When I opened the page, I was amazed at how beautiful it was!
And it gives a lot of interesting info. For example, try to do rectangular selection over Tokyo, and then filter all the world for Sake bars! Or find countries with a larger and smaller number of ATM machines.
Comparison with other tools
This visualization is not new - similar projects have been made a few times.
The visualization in Foursquare Studio looks similar. But it loads much slower and has a low resolution. They aggregate data by H3 hexagons while I do it on a single-pixel level. The difference in detail is most visible in the Alps.

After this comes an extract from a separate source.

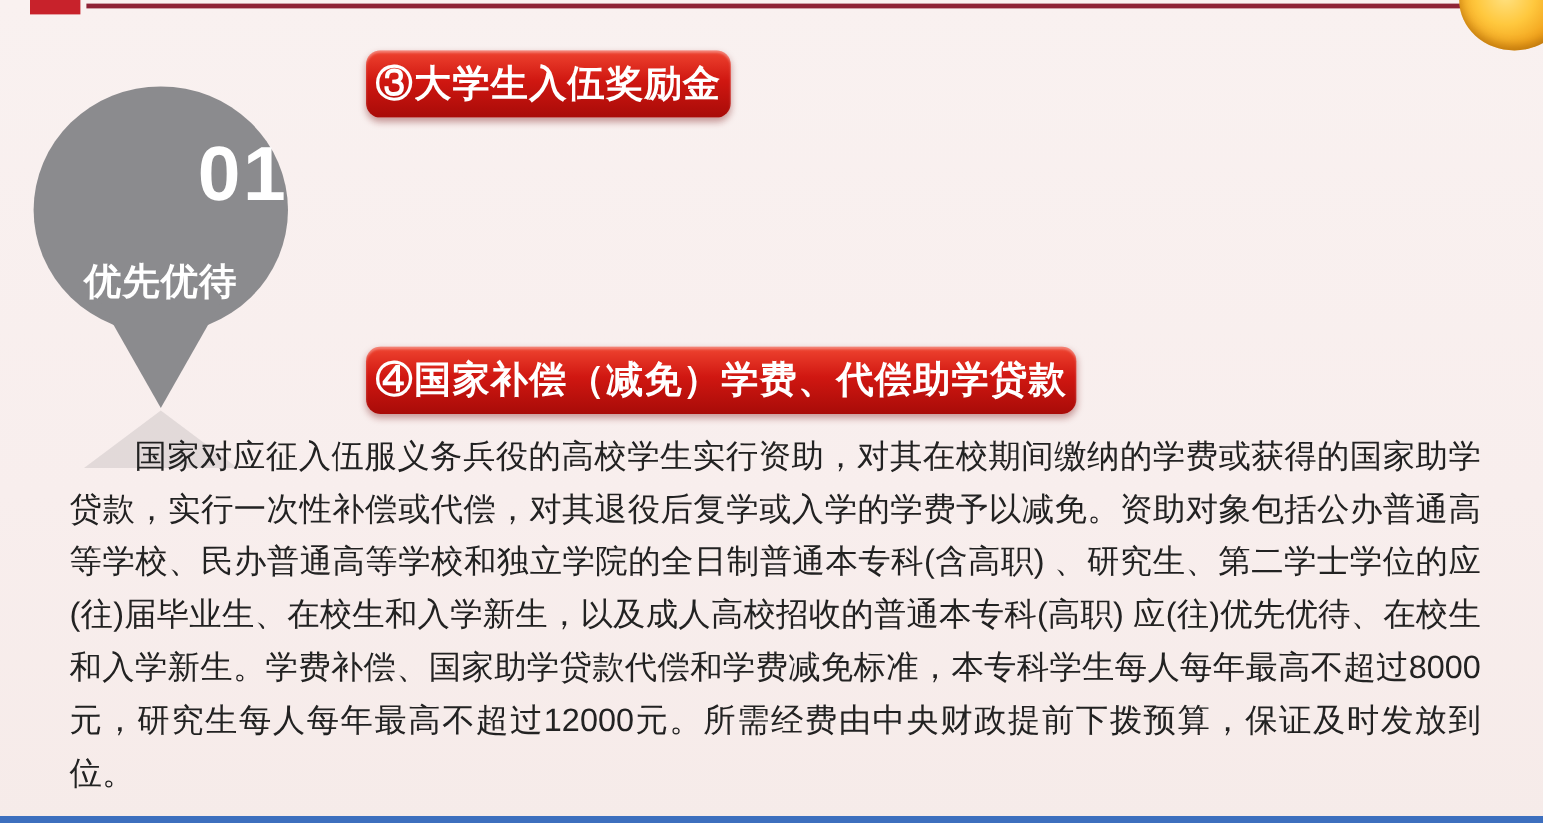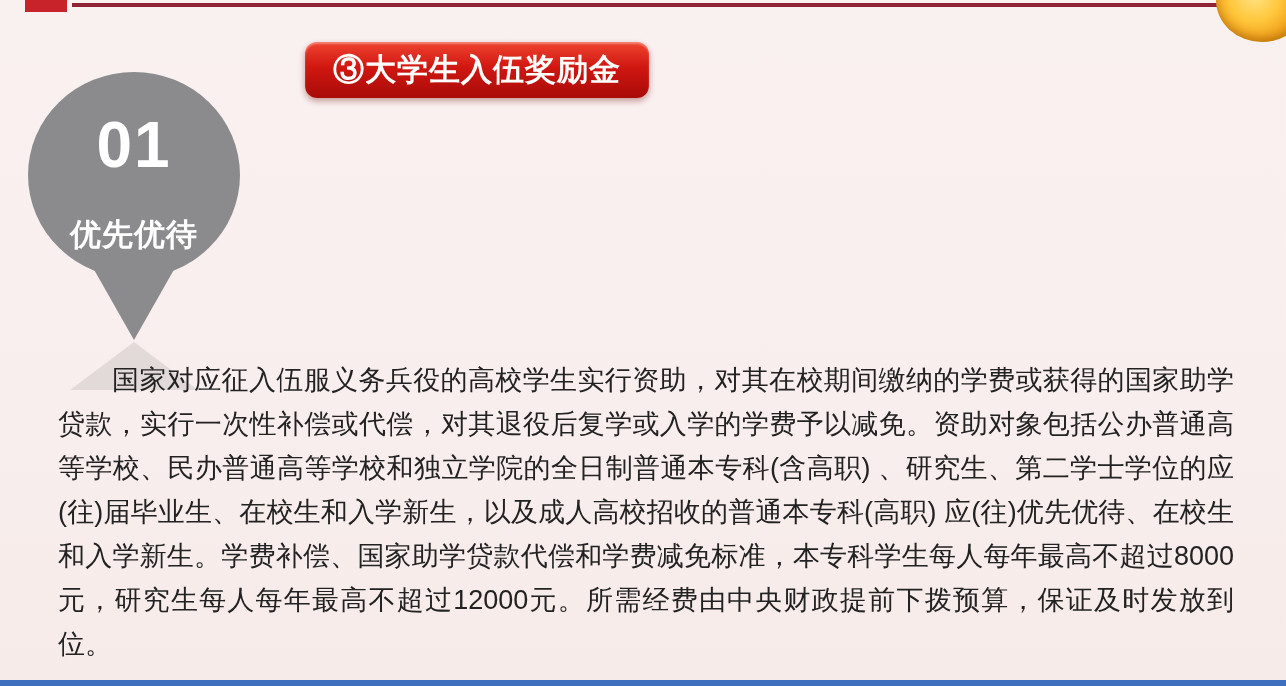"③大学生入伍奖励金" .badge { padding: 0 28px -> 0 8px }
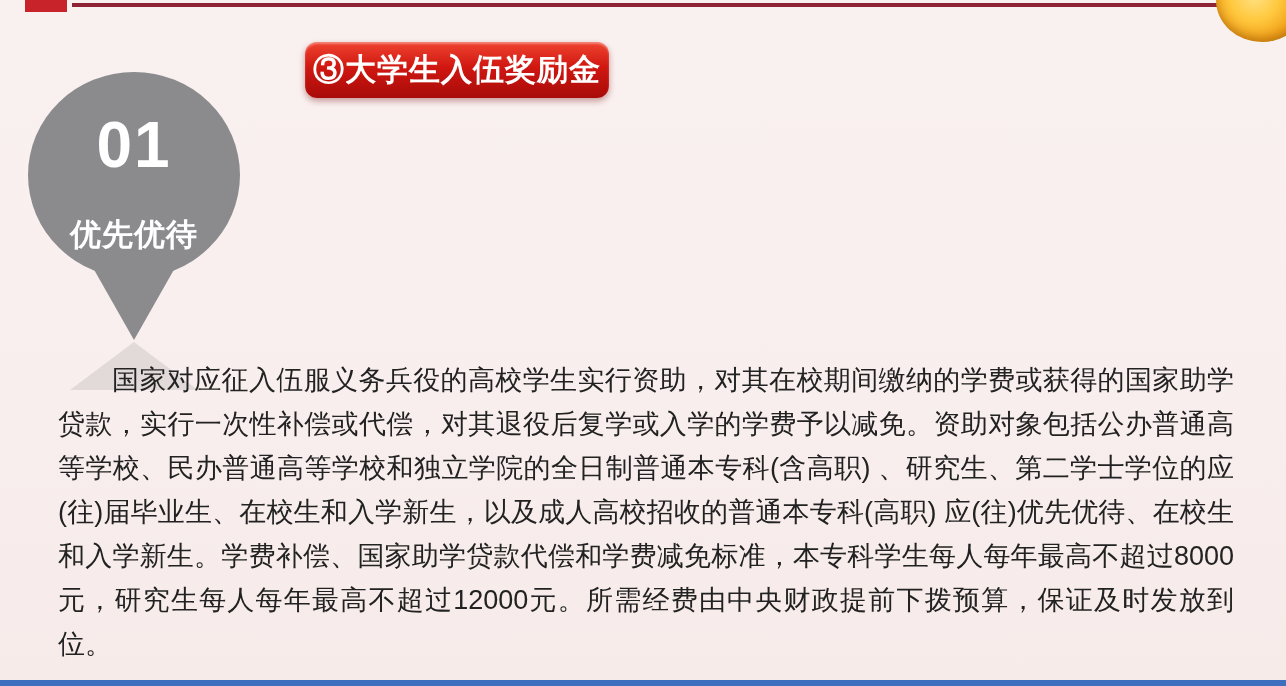"01" .pin-number { text-align: center -> right }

To be honest, my visualization does not correctly compare the densities of points in regions with different latitudes, while the original visualization does it properly. Another difference is that my tool works fast in the browser by loading rasterized tiles, while the original visualization makes the browser lag.
This visualization by Simon Wilson used DuckDB for a fairly basic visualization.
Here is the visualization from Mark's blog. It looks beautiful, much like mine, but it is not interactive.
Kepler.gl is a tool for visualizing local datasets in the browser with GPU. When I tried it on a MacBook Pro M3, it worked with only a small subset of the data (a million records), and the browser struggled to render it without lagging. To be honest, Kepler.gl does a lot of cool visualizations, while being limited in the data processing.
Bottomline
ClickHouse is a good option for analytics on large-scale geographical datasets. The Foursquare dataset has 100 million records, while the ADS-B dataset has 130 billion records and counting. ClickHouse customers use the service with datasets over tens of trillions of records. ClickHouse processes queries in a blink, and does it with grace!